Support for AKRSP’s efforts at enhancing women’s membership in PIM societies came, not surprisingly, from adivasi men. Interviews with adivasi men in a cross section of PIM societies revealed that they felt strongly about women’s inherent capabilities in handling conflicts better than men and in exhibiting more self-discipline when it comes to framing and enforcing rules (Vasavada, 2000). Men claimed that women are more sincere both in terms of collecting irrigation dues and saving money at the household level. In cases where women have been trained as canal supervisors, they have also been more effective than men in ensuring that water is not wasted and that irrigators do not take water out of turn.
In addition to these direct impacts of involving women in irrigation decision-making, the AKRSP case illustrates that canal water has multiple uses for women, such as bathing and washing clothes and utensils, as well as for livestock. It is increasingly being recognized that these gendered needs ought to be addressed in the design of irrigation systems and the adoption of rules governing access to water by PIM societies. However, such efforts will not be sustainable unless gender concerns in PIM are placed in the larger context of equity where water needs of the landless and other stakeholders also need to be addressed.

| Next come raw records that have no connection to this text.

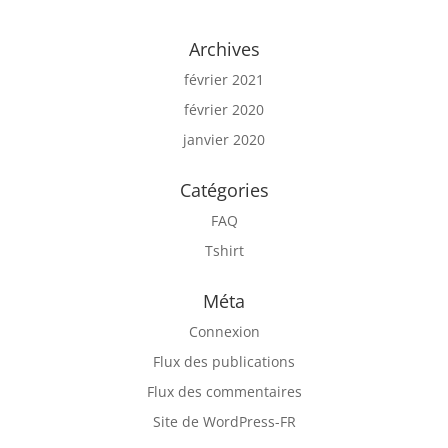
Archives
février 2021
février 2020
janvier 2020
Catégories
FAQ
Tshirt
Méta
Connexion
Flux des publications
Flux des commentaires
Site de WordPress-FR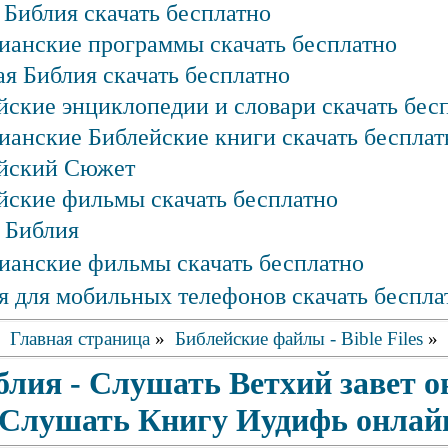
 Библия скачать бесплатно
ианские программы скачать бесплатно
ая Библия скачать бесплатно
йские энциклопедии и словари скачать бес
ианские Библейские книги скачать бесплат
йский Сюжет
йские фильмы скачать бесплатно
 Библия
ианские фильмы скачать бесплатно
я для мобильных телефонов скачать беспла
Главная страница
»
Библейские файлы - Bible Files
»
блия - Слушать Ветхий завет 
Слушать Книгу Иудифь онлай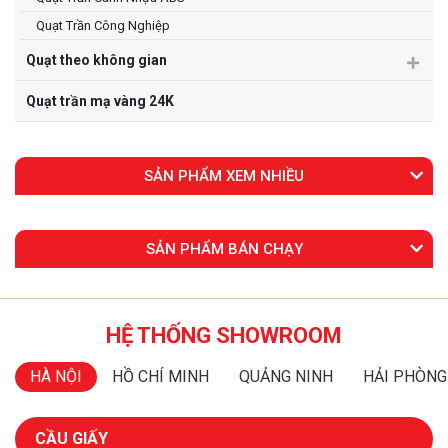
Quạt Trần Công Nghiệp
Quạt theo không gian
Quạt trần mạ vàng 24K
SẢN PHẨM XEM NHIỀU
SẢN PHẨM BÁN CHẠY
HỆ THỐNG SHOWROOM
HÀ NỘI
HỒ CHÍ MINH
QUẢNG NINH
HẢI PHÒNG
CẦU GIẤY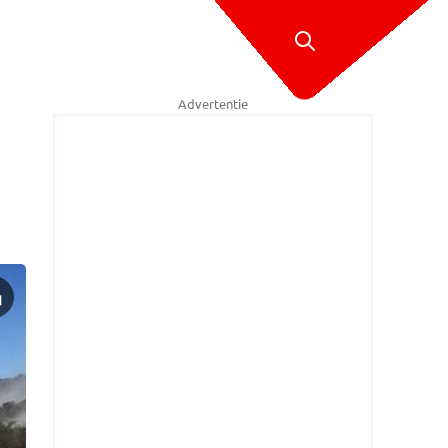
Advertentie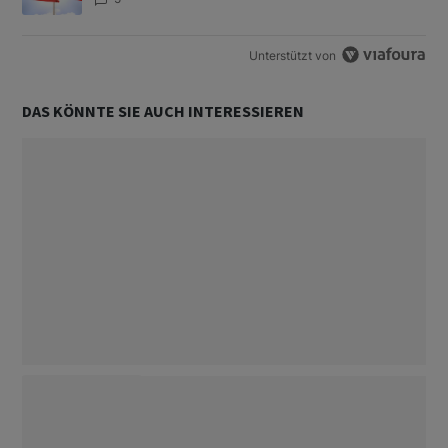
Unterstützt von
DAS KÖNNTE SIE AUCH INTERESSIEREN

To summarise some of the key findings of AKRSP’s strategy:
- As an important starting point, AKRSP has been systematically undertaking gender sensitization training of its staff at all levels to challenge perceptions and attitudes on women’s roles and capabilities in natural resource management.
- Building on the success of similar endeavours is essential – for example, women in other project villages had been managing group-well irrigation schemes successfully before AKRSP thought of involving women in PIM.
- Capacity building is important. This includes exposure to other development organisations where women are managing irrigation interventions effectively.
- Women need to be involved from the beginning so that they can also be exposed to the negotiation process with the irrigation bureaucracy, rather than waiting for irrigation societies to start functioning efficiently before addressing equity.
- To facilitate and encourage women’s participation in PIM, it is necessary not only to convince women, but also to involve them in other development interventions which address their practical gender needs, such as savings and credit groups. Strong group formation, both mixed and women only, are integral to AKRSP’s success in its efforts to involve women in PIM.
AKRSP’s success shows that NGOs can and should demonstrate models that challenge legal criteria for membership which link water rights to landownership. Such models must illustrate that involving women is not only a question of empowering them, but also of managing community irrigation more efficiently, effectively and equitably, in order to have a strong role in influencing policy and legislation.
Source: Abstracted from: Vasavada, Shilpa, 2005. “Mainstreaming gender concerns in participatory irrigation management: The role of AKRSP(I) in South Gujarat,” in Sara Ahmed (ed.) Flowing Upstream: Empowering Women through Water Management Initiatives in India, Ahmedabad: Centre for Environment Education and New Delhi: Foundation Books.